:: Trecho do texto

Recentemente, o WRM publicou o estudo ‘Neocolonialismo na Amazônia: Projetos REDD em Portel, Brasil’, sobre quatro projetos REDD no município de Portel, estado do Pará, na Amazônia brasileira. (1) Explorando alguns aspectos do referido estudo, procuraremos apontar como projetos em andamento acabam reforçando certas fantasias inerentes à ideia de comercialização de carbono a partir de projetos REDD.
O empreendimento REDD em Portel é capitaneado por investidores de países industrializados, tendo iniciado em 2008 com duração de projetos prevista até 2055. A iniciativa compreende quatro projetos que abrangem uma área total de mais de 7 mil km². Nessa área, os proponentes alegam realizar ações que impedem a destruição da floresta e que trazem benefícios à população local. Em contrapartida, são autorizados a partir da verificação de seus projetos por uma entidade privada de certificação, a Verra, passam a comercializar os créditos de carbono oriundos das emissões supostamente evitadas. Mesmo estando ainda no início, o empreendimento já possibilitou a venda de mais de 23 milhões de créditos de carbono (2) ‘produzidos’ em Portel, equivalente a mais de US$ 120 milhões, conforme estimativa do estudo.

::::

Tarefas propostas >>
1. Segundo o texto sobre os projetos REDD em Portel, em que ano teve início o empreendimento?
2. Redigite o trecho do texto sobre os projetos REDD em Portel, desde "Recentemente, o WRM" até "de projetos REDD.".
Os registros são um material independente do texto.

:: Conjunto de dados

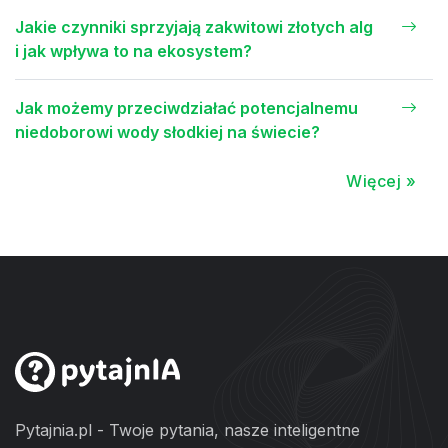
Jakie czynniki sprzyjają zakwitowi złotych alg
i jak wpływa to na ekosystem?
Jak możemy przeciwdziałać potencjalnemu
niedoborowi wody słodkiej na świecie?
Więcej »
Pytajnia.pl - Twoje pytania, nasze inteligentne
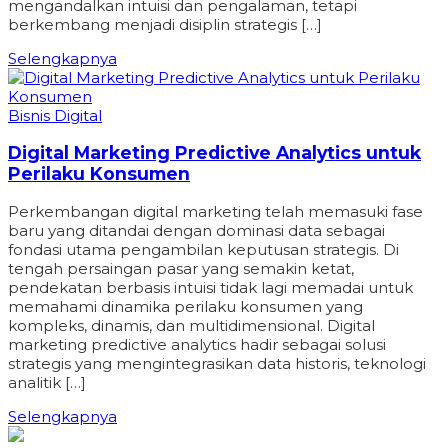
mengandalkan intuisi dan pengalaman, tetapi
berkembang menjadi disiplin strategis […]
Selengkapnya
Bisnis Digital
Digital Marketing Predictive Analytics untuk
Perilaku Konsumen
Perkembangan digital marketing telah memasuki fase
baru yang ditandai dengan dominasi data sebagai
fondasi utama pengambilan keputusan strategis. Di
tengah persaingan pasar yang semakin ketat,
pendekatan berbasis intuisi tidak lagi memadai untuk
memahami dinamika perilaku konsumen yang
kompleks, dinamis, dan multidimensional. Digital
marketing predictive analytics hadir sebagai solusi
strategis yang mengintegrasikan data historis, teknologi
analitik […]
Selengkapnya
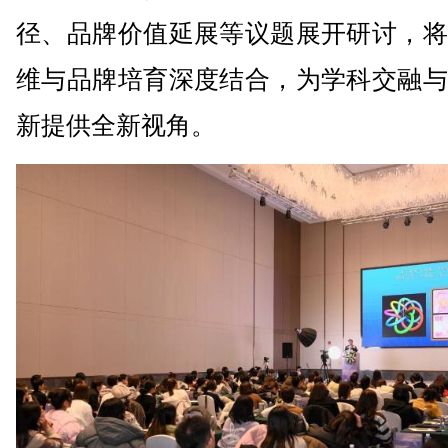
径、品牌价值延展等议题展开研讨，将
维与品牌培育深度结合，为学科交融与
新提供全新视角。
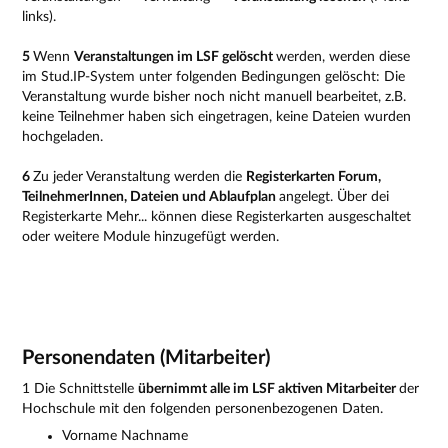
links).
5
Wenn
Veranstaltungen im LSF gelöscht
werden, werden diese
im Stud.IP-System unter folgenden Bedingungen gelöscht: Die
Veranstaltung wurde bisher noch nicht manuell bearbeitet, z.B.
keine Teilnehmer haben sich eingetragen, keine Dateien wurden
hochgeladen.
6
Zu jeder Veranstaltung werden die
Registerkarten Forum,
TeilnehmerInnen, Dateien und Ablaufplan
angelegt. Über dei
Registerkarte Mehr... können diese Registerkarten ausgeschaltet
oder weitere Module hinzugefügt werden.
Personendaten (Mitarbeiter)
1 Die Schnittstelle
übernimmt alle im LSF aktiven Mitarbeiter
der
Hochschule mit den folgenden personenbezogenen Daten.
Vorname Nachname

::::

Suas respostas >>
1. Em 2008.

2.
Recentemente, o WRM publicou o estudo ‘Neocolonialismo na Amazônia: Projetos REDD em Portel, Brasil’, sobre quatro projetos REDD no município de Portel, estado do Pará, na Amazônia brasileira. (1) Explorando alguns aspectos do referido estudo, procuraremos apontar como projetos em andamento acabam reforçando certas fantasias inerentes à ideia de comercialização de carbono a partir de projetos REDD.